* Task instructions
Reproduce word for word the lines of the data from the one containing "کره اتوپارت" through the end of the data, leaving the pictures out of your answer.

[Source data]
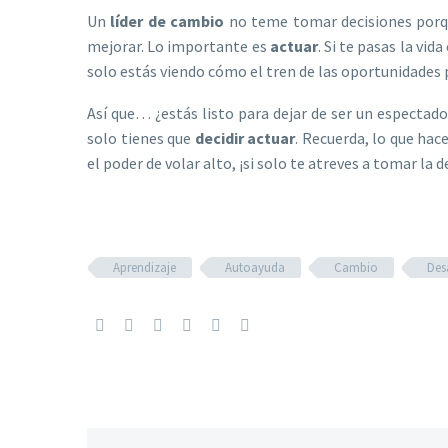
Un
líder de cambio
no teme tomar decisiones porqu
mejorar. Lo importante es
actuar
. Si te pasas la vi
solo estás viendo cómo el tren de las oportunidades 
Así que… ¿estás listo para dejar de ser un espectad
solo tienes que
decidir actuar
. Recuerda, lo que hace
el poder de volar alto, ¡si solo te atreves a tomar la d
Aprendizaje
Autoayuda
Cambio
Des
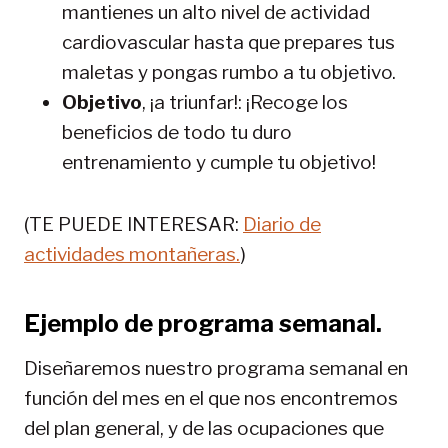
mantienes un alto nivel de actividad
cardiovascular hasta que prepares tus
maletas y pongas rumbo a tu objetivo.
Objetivo
, ¡a triunfar!: ¡Recoge los
beneficios de todo tu duro
entrenamiento y cumple tu objetivo!
(TE PUEDE INTERESAR:
Diario de
actividades montañeras.
)
Ejemplo de programa semanal.
Diseñaremos nuestro programa semanal en
función del mes en el que nos encontremos
del plan general, y de las ocupaciones que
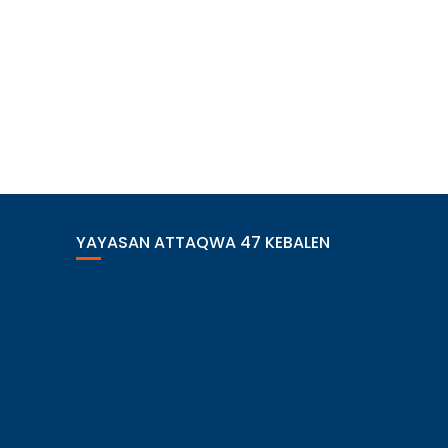
YAYASAN ATTAQWA 47 KEBALEN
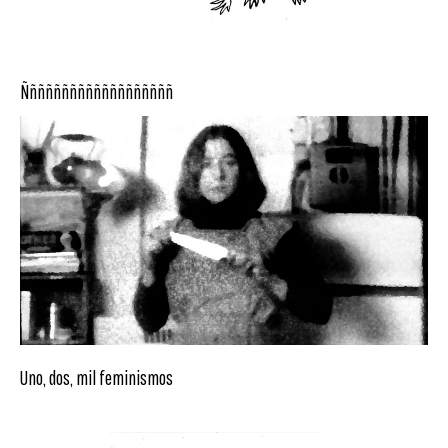
Ñññññññññññññññññññ
Uno, dos, mil feminismos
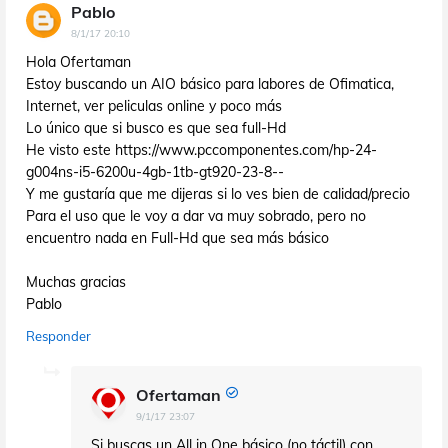
Pablo
8/1/17 20:10
Hola Ofertaman
Estoy buscando un AIO básico para labores de Ofimatica,
Internet, ver peliculas online y poco más
Lo único que si busco es que sea full-Hd
He visto este https://www.pccomponentes.com/hp-24-
g004ns-i5-6200u-4gb-1tb-gt920-23-8--
Y me gustaría que me dijeras si lo ves bien de calidad/precio
Para el uso que le voy a dar va muy sobrado, pero no
encuentro nada en Full-Hd que sea más básico
Muchas gracias
Pablo
Responder
Ofertaman
9/1/17 23:07
Si buscas un All in One básico (no táctil) con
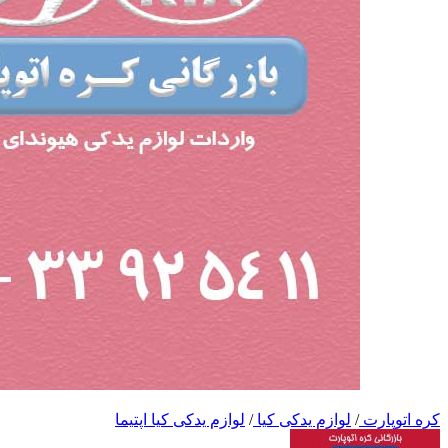
کره اتوپارت
/
لوازم یدکی کیا
/
لوازم یدکی کیا اپتیما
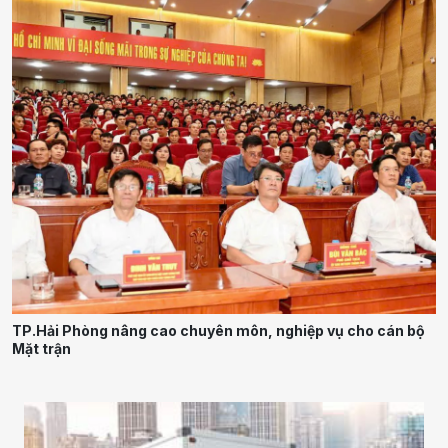
TP.Hải Phòng nâng cao chuyên môn, nghiệp vụ cho cán bộ
Mặt trận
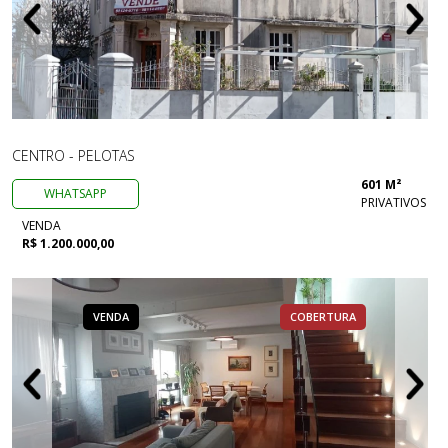
CENTRO - PELOTAS
601 M²
WHATSAPP
PRIVATIVOS
VENDA
R$ 1.200.000,00
VENDA
COBERTURA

* Result below
کره اتوپارت
/
لوازم یدکی کیا
/
لوازم یدکی کیا اپتیما
TP.Hải Phòng nâng cao chuyên môn, nghiệp vụ cho cán bộ
Mặt trận
CENTRO - PELOTAS
601 M²
WHATSAPP
PRIVATIVOS
VENDA
R$ 1.200.000,00
VENDA
COBERTURA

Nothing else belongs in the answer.